WWII USAAF Fabric Seatbelts
Eduard’s original detail sets consisted of photo etch brass to be assembled and painted by the builder. More recently, they started producing pre-painted seatbelts and other details (still made out of brass). This is the next evolution in the ever-expanding world of Eduard’s accessories line.
Eduard’s #32771 set includes pre-cut belts made out of a fabric material and a photo etched hardware fret that assemble into one set of seatbelts designed for use in USAAF aircraft (primarily fighters). I believe this was originally a product developed by HGW (their logo is stamped on the fabric fret).
The belts are made out of some sort of fine gauze-type material, and have only small attachment points keeping them on their fret. The material is pre-colored, with the belts in an off-white, and the protective leather pad (for under the buckle) in a brown color. Very faint stitching lines and fabric weave details are evident as well. After cutting the belts free, one must remove the stiff backing paper – this is easily done with a knife tip. The back of the material is not adhesive, and I imagine this backing material is there only to keep everything stiff while the machines cut and color things during the production run. Eduard’s instructions recommend crumpling up the fabric after removing the backing, and rolling it in-between one’s fingers in an effort to make the material able to drape more easily. I did this, and to some extent the material began to curl up a bit on itself. More crumpling, followed by some pushing and prodding with tweezers and the material did settle down.
The belt hardware comes on the familiar small photo etch fret we are used to from Eduard. I found it pretty easy and straightforward to thread the various buckles and other items onto the belts. Being 1/32nd scale made this fairly simple – I would imagine in 1/48 (these sets are also available in that scale) this would be more hassle than it might be worth. The instructions were all very clear, with the exception of the buckles that go on the end of the shoulder straps. You are meant to fold the photo etch piece 90 degrees, and then (according to the diagram) run the belt though one bit, leaving the other section of the PE to hang vertically down (this is the “male” part of the buckle for the shoulder straps). There is an open slot on the vertical section, as well as the slot that the belt is supposed to go through. Using the part numbers Eduard refers to in the instructions, and orienting them per the instructions, I could only get the larger slot (meant for the belt to run through) to go in the vertical position. The narrower slot would not accommodate the belts. So I had to do a little bit of twisting to get things to line up properly. Not a big deal at all, and most likely it was something I misinterpreted on the instructions, but still something to be aware of.
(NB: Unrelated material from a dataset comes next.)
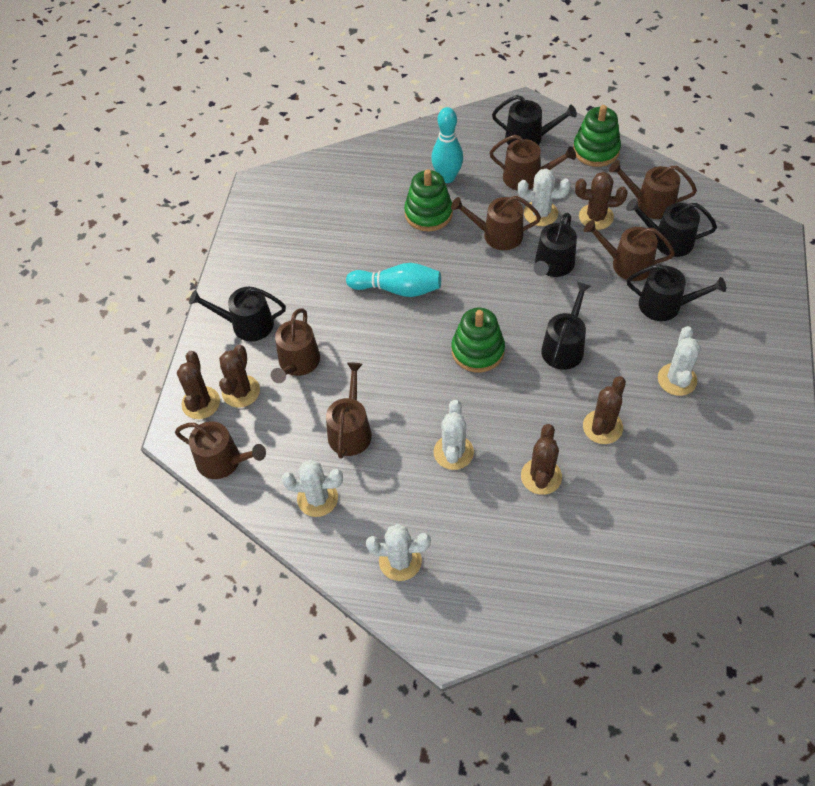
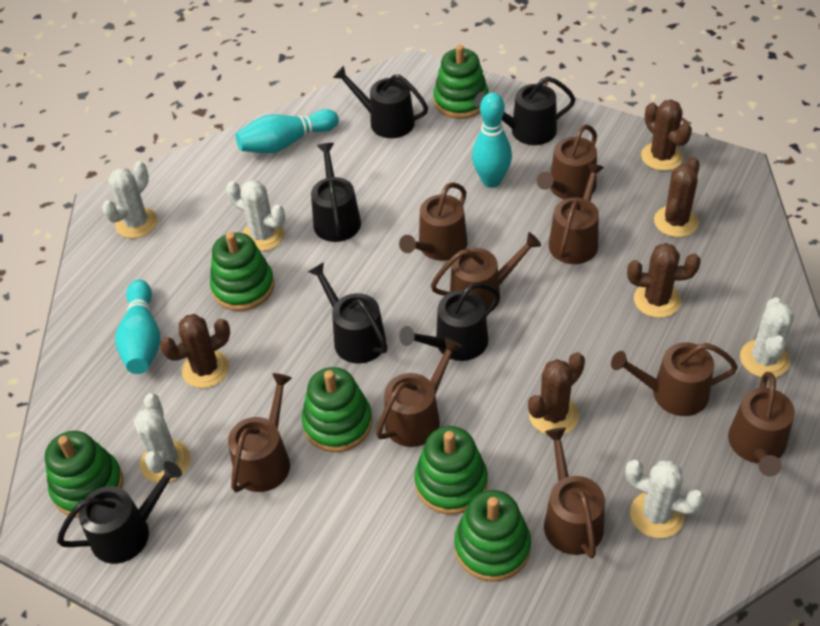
brown watering can: 7 -> 9
green stacking toy: 3 -> 6
turquoise bowling pin: 2 -> 3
Assembling the entire set took me about an hour, including my fumble with the shoulder strap hardware. Eduard suggests applying some light oil washes after installing the belts into your project, and I imagine that would enhance what is already a good-looking item. I would highly recommend this product. It’s a bit pricey for one set of belts, but the effect is impressive and in this larger scale it is worth the effort.
My thanks to Eduard for providing the review sample and to IPMS/USA for allowing me to review it.